The two concerns uppermost in the thinking of Arabs in the Middle East today are Israel and Iran.
The former, preeminently Western, threatens an imminent assault on the more radical of Arab elements.
The latter, undoubtedly Eastern in its religious fervor and Persian character threatens the more moderate Arabs.
Israel May 11 was still deliberating the question of how and when to strike next at the Palestine Liberation Organization (PLO) in Lebanon. The Israeli Cabinet was said to be split on just what measures to take to respond to Palestinian shelling of northern Israel early this week. The shelling was in response to Israeli air raids on Sunday.

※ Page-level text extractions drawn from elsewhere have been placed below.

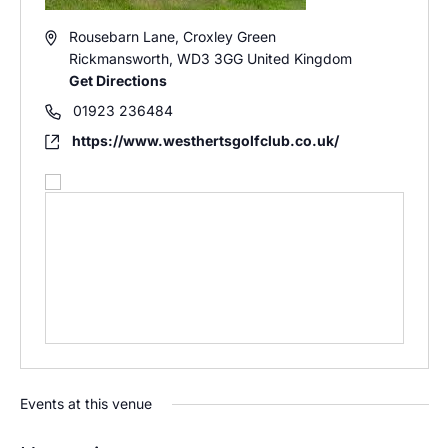
Address
Rousebarn Lane, Croxley Green
Rickmansworth
,
WD3 3GG
United Kingdom
Get Directions
Phone
01923 236484
Website
https://www.westhertsgolfclub.co.uk/
Events at this venue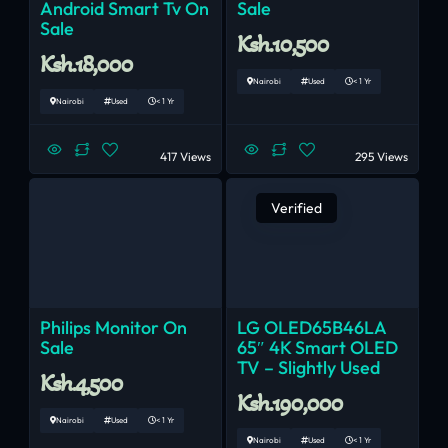
Android Smart Tv On
Sale
Sale
Ksh.10,500
Ksh.18,000
Nairobi
Used
< 1 Yr
Nairobi
Used
< 1 Yr
417 Views
295 Views
Verified
Philips Monitor On
LG OLED65B46LA
Sale
65″ 4K Smart OLED
TV – Slightly Used
Ksh.4,500
Ksh.190,000
Nairobi
Used
< 1 Yr
Nairobi
Used
< 1 Yr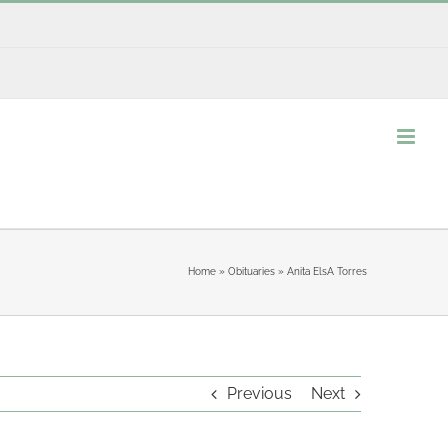
Home
»
Obituaries
»
Anita ElsA Torres
Previous
Next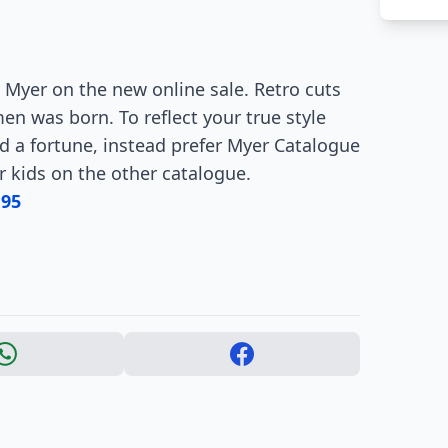
 Myer on the new online sale. Retro cuts
 was born. To reflect your true style
nd a fortune, instead prefer Myer Catalogue
or kids on the other catalogue.
.95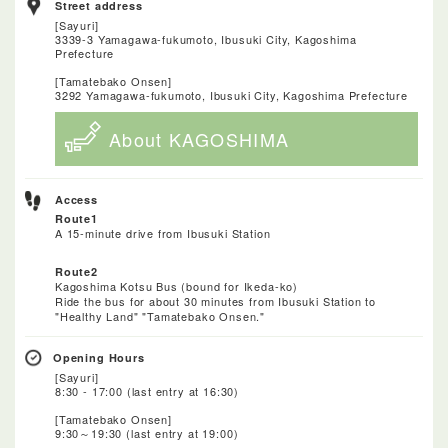
Street address
[Sayuri]
3339-3 Yamagawa-fukumoto, Ibusuki City, Kagoshima
Prefecture
[Tamatebako Onsen]
3292 Yamagawa-fukumoto, Ibusuki City, Kagoshima Prefecture
About KAGOSHIMA
Access
Route1
A 15-minute drive from Ibusuki Station
Route2
Kagoshima Kotsu Bus (bound for Ikeda-ko)
Ride the bus for about 30 minutes from Ibusuki Station to
"Healthy Land" "Tamatebako Onsen."
Opening Hours
[Sayuri]
8:30 - 17:00 (last entry at 16:30)
[Tamatebako Onsen]
9:30～19:30 (last entry at 19:00)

Perhaps one reason Israel had not yet acted was that desert dust raised by a khamsin wind had reduced visibility in Lebanon -- hampering potential Israeli aerial operations against Palestinian targets.
On the eastern edge of the Arab world May 11 Iran appeared slowly but surely to be pushing Iraq off its territory. Fierce battles were reported around the Irananian port of Khorramshahr, which was captured by the Iraqis 19 months ago. Iraq admitted pulling back forces but still contended it was in ''control of the situation.'' Nevertheless, Iran seems determined to push Iraq out of its territory at all costs.
What Israel ultimately decides to do in Lebanon will most significantly affect the Arab radicals, notably the PLO and Syria. In the event of a step-up in Israeli military operations against Palestinians in Lebanon -- or an outright invasion -- the PLO would be fighting for its very existence.
Moreover, the Damascus regime, committed to aid the PLO by a recently signed mutual defense pact, may find itself drawn into a costly war with Israel.
(Lebanon's foreign minister, Fuad Butros said May 11 a senior American official would visit the Middle East soon in an effort to ease the PLO-Israeli tension in southern Lebanon.)
Iran's inexorable drive against Iraq, meanwhile, primarily threatens the interests of Arab moderates which support Baghdad: Jordan, Saudi Arabia, the Gulf states, and now ever more openly, Egypt. If Iran is able to nullify the military gains of the Saddam Hussein regime, the Iraqi government could fall. If Iran crosses into Iraqi territory, Baghdad's Arab allies might be forced to intervene, thus getting drawn into a long, costly conflict.
''There would be grave consequences if the Iranian troops crossed the Iraqi border,'' Egyptian presidential adviser Osama Baz said last week. ''The Iranians are aware of our declared positions.''
For Egypt, the declarations daily show more favoritism toward Iraq. Arab sources believe that a contingent of Egyptian advisers already serves in Iraq. Because of this trend, the Iranian Foreign Ministry May 10 warned Egypt not to get too close to Baghdad and accused Egypt and Oman of being ''agents of the United States and Israel.''
The increasingly long shadows that Israel and Iran are casting militarily over the Arabs raise a number of concerns with Arab intellectuals. These include:
* The danger of an open split between the Sunni and Shia sects of Islam. The former is found in the moderate Arab countries. The latter found in Iran, Syria, and Lebanon.
* The danger of a split between Arab nationalists and religious fundamentalists. The PLO would be the primary victim if Arab attention were significantly diverted to the Iran-Iraq conflict. Israel would have little worry of a significant pan-Arab response to a war with the PLO.
* The moderates in the Arab world might end up standing on unsound ground by either responding too loudly to the Iranian threat or not loudly enough to the Israeli threat.
Zionism and Muslim fundamentalism today are shaking the Middle East on the ground. To Arabs, that looks like Israel and Iran, each for its own reasons, squeezing the Arabs in between.